Rajneesh did not suffer from "hypochodria," as Mr. Milne suggested.  Rajneesh had a very real neurological disease, probably inherited, which he mistook for frequent viral infections.  Rajneesh became unusually afraid of germs only due to his understandable medical ignorance.  I fully agree with Mr. Milne that Rajneesh suffered from "megalomania," however, and will add that Rajneesh had a Napoleonic, obsessive and compulsive personality.

Hugh Milne's book records an occasion when Rajneesh admitted, while under the influence of nitrous oxide, that there is no such thing as 'enlightenment.'  I cannot confirm this event through other contacts, but I assume if true Rajneesh was simply stating what U.G. Krishnamurti has said all along; that the storybook fiction we accept of a perfect enlightenment, full of infallible wisdom, is a big lie.  A powerful and expansive cosmic state does exist in humans who achieve it, but the way this state is described by the religious establishment is an egocentric fiction, contrived by spiritual leaders to control the masses for their own personal gain.

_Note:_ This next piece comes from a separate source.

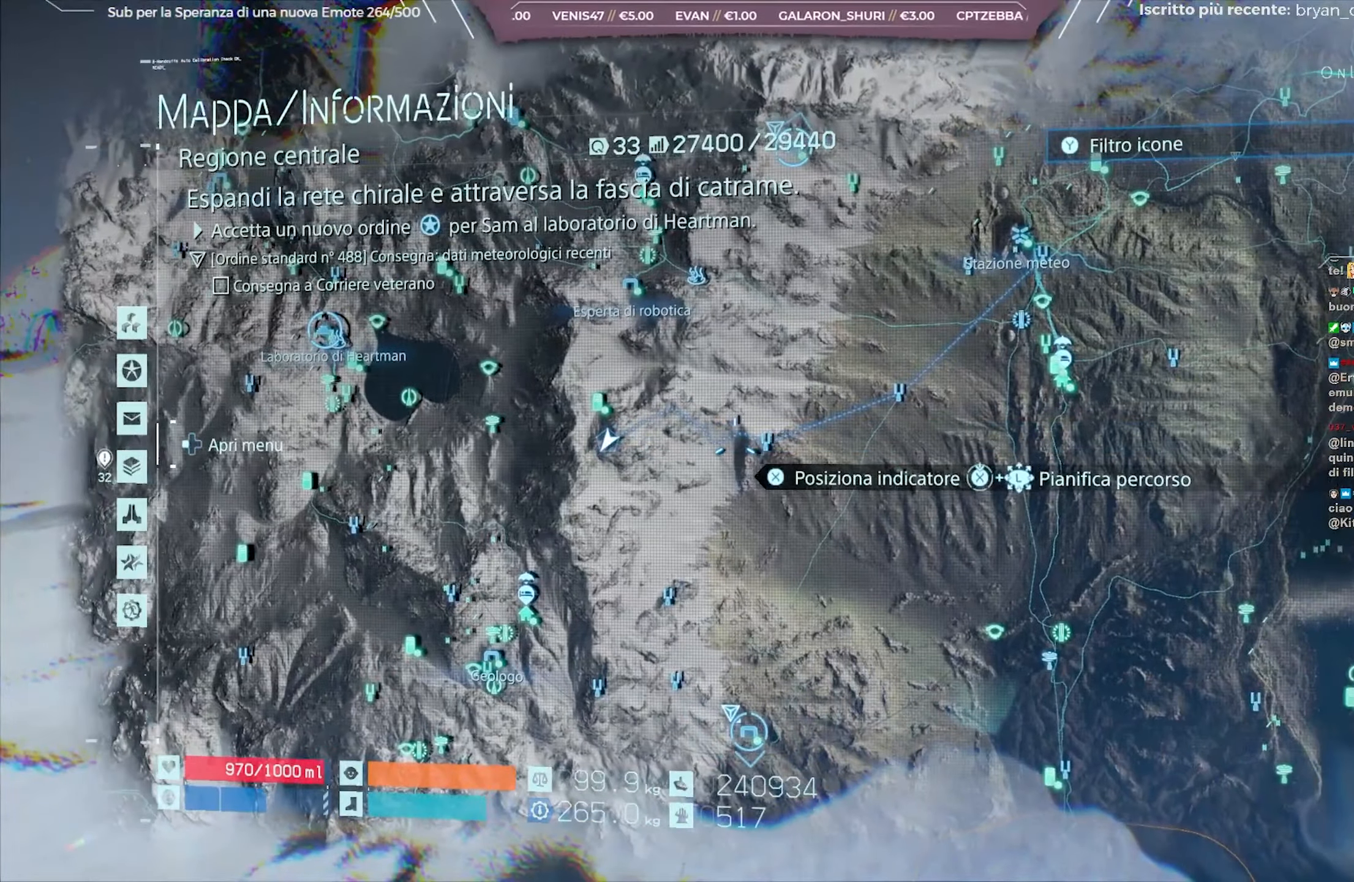
{"buttons": [], "left_stick": "center", "right_stick": "center", "events": [[217, "left_stick", "center"]]}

"Power is the ultimate aphrodisiac."  Henry Kissinger

After leaving India in 1981, Rajneesh bought the 64,000 acre Big Muddy cattle ranch in eastern Oregon for six million dollars.  Rajneesh created his desert commune from his own powerful mind and named it "Rajneeshpuram."  He made himself the ultimate dictator, his picture placed everywhere as in an Orwellian bad dream.  J. Krishnamurti called Rajneesh a "criminal" and referred to Rajneeshpuram as "a concentration-camp under the dictatorship of enlightenment."  That totalitarian atmosphere was just one of the many reasons I did not stay at the commune beyond several brief visits.  I was interested in meditation, not in a big prison where human beings were treated like insects with no intelligence of their own.  Rajneesh put such a high emphasis on his disciples following orders without question that they did just that when Ma Anand Sheela, Rajneesh's personal secretary, gave absurd orders to commit crimes which Rajneesh himself (hopefully) would have never approved of.

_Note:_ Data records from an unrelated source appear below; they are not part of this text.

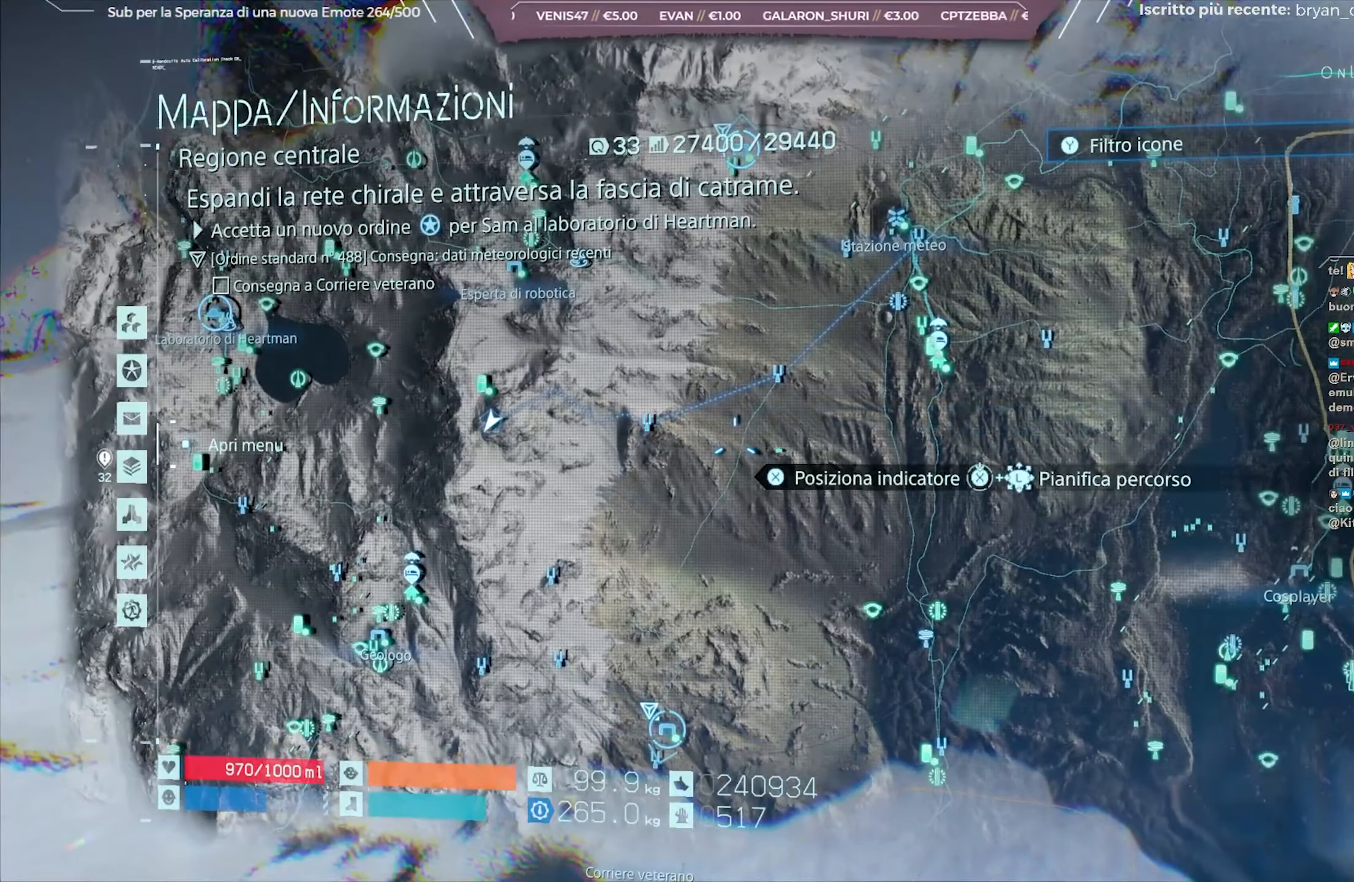
{"buttons": [], "left_stick": "center", "right_stick": "center", "events": []}
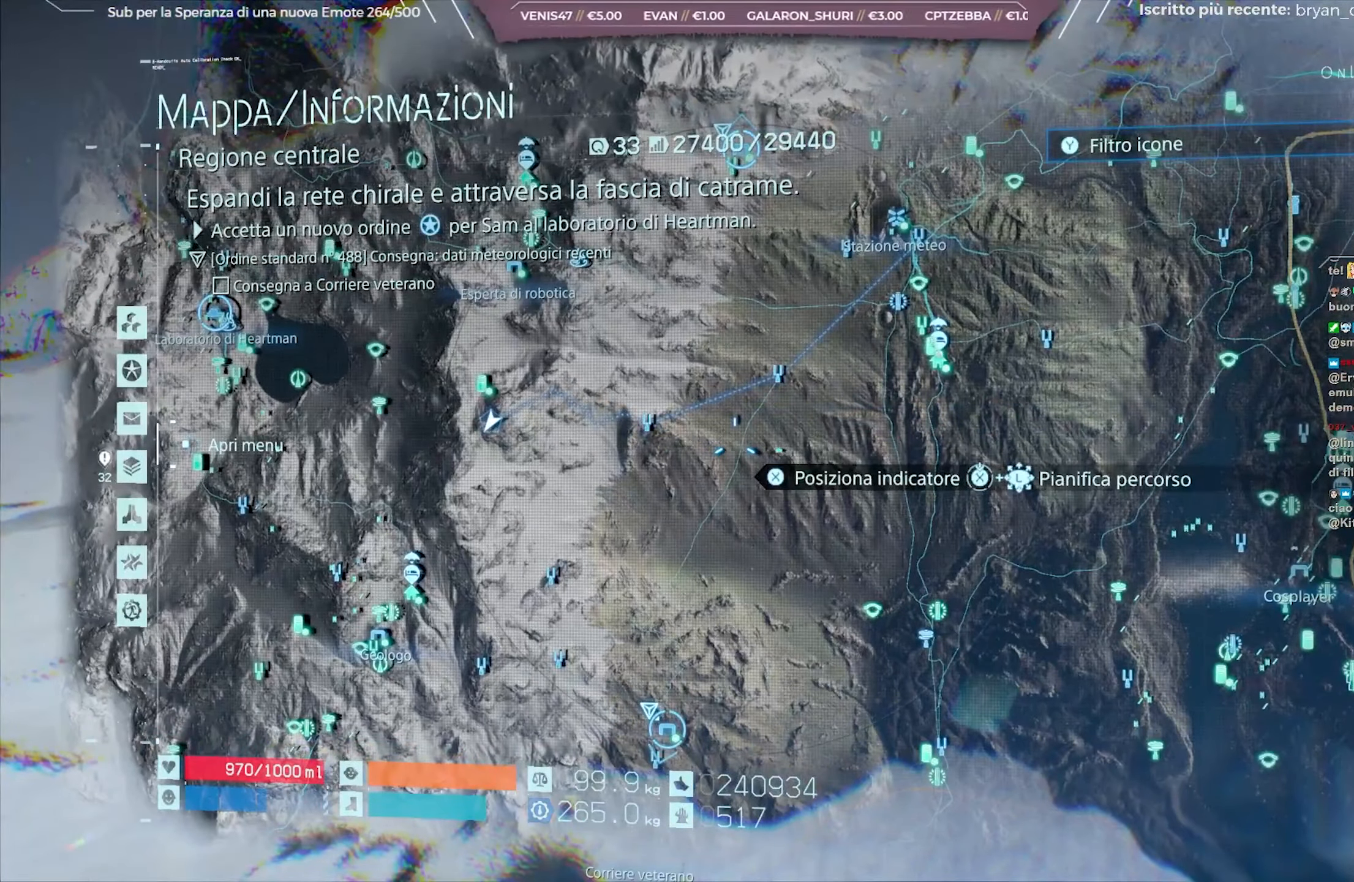
{"buttons": [], "left_stick": "center", "right_stick": "center", "events": []}
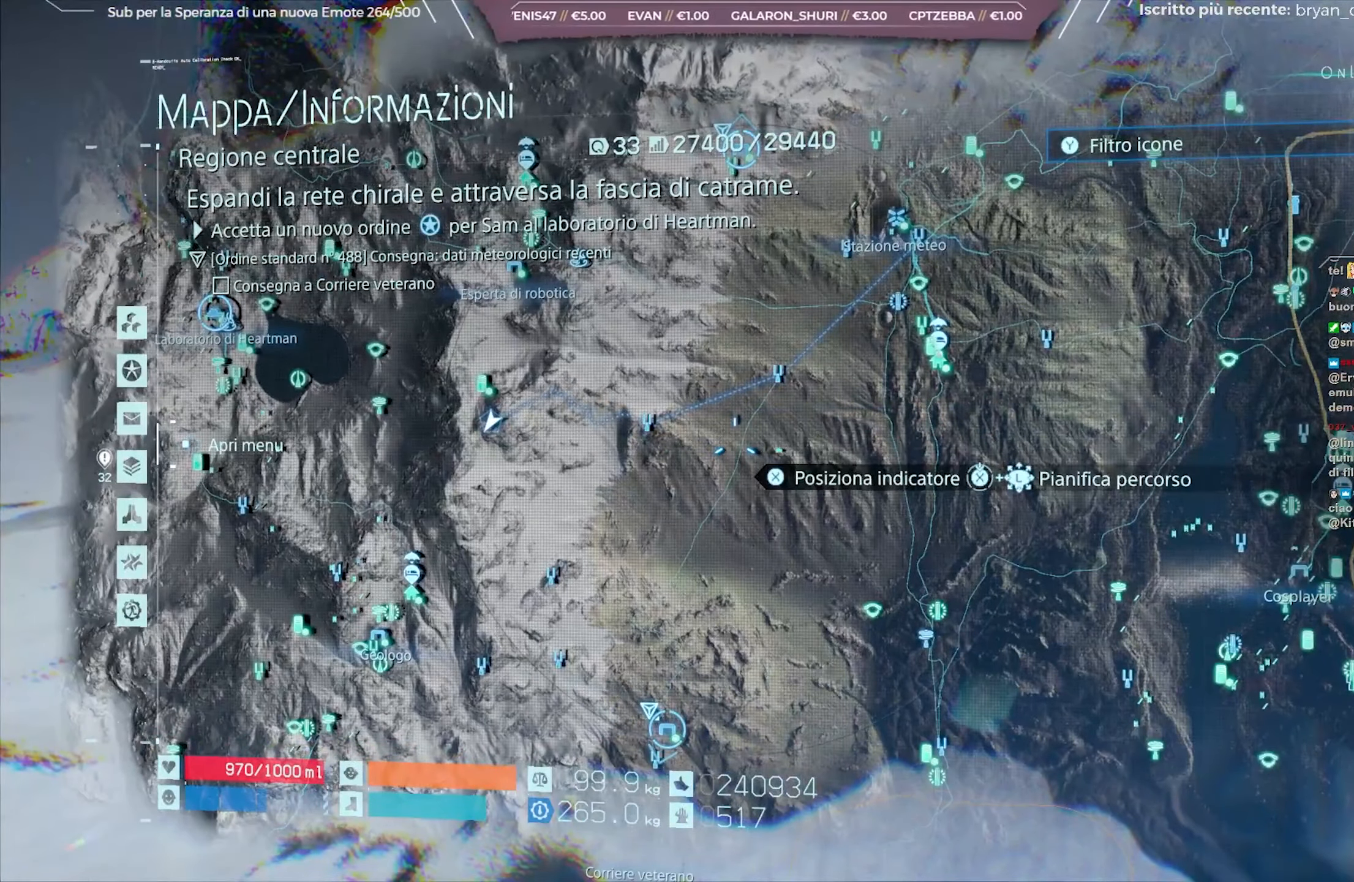
{"buttons": [], "left_stick": "center", "right_stick": "center", "events": [[317, "left_stick", "left"], [500, "left_stick", "center"]]}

When you decapitate the intelligence of human beings you create a situation that is highly dangerous and destructive to the human spirit.  You cannot save people from their egos by demanding "total surrender."  The anti-democratic technique of forcing blind obedience did not work well for Hitler, Stalin, or for Bhagwan Shree Rajneesh.  Germany, Russia, and the Rajneesh Oregon commune were all destroyed because of authoritarian imperial rule.  A diversity of opinion is always healthy because it acts as an effective counterbalance to the myopic arrogance of those who would be king.  Bhagwan never understood this truth of history and referred to democracy scornfully as "mob-ocracy."  Rajneesh was an imperial aristocrat, never a generous and open minded democrat, and he put his contempt for the democratic process into highly visible action in Oregon.

In an attempt to subvert local Wasco County elections, Rajneesh had his  sannyasins bus in almost 2,000 homeless people from major American cities in an effort to unfairly rig the voting process in his favor.  Some of the new voters were mentally ill and were given beer laced with drugs to keep them manageable.  Credible allegations have been made that one or more of the imported street people died due to overdosing on the beer-drug mixture, but to my knowledge that charge has not been conclusively proven.  Rajneesh's voting fraud scheme failed and the once again homeless were returned to the streets after the election was over, used and then abandoned.  If Rajneesh sannyasins had only held truth above all instead of obedience to guru above all, then no crimes would have been committed and the commune might still be in existence today. 

Rajneesh used people, spoke out of both sides of his mouth, and betrayed the trust of his own disciples.  This betrayal caused Vivek, his longtime girlfriend and companion, to commit suicide.  Rajneesh even lied about her death, slandering his greatest love in her grave, by falsely claiming that she was chronically depressed due to some intrinsic emotional instability.  Vivek was never depressed during the years I knew her and she was the most radiant women I have ever known.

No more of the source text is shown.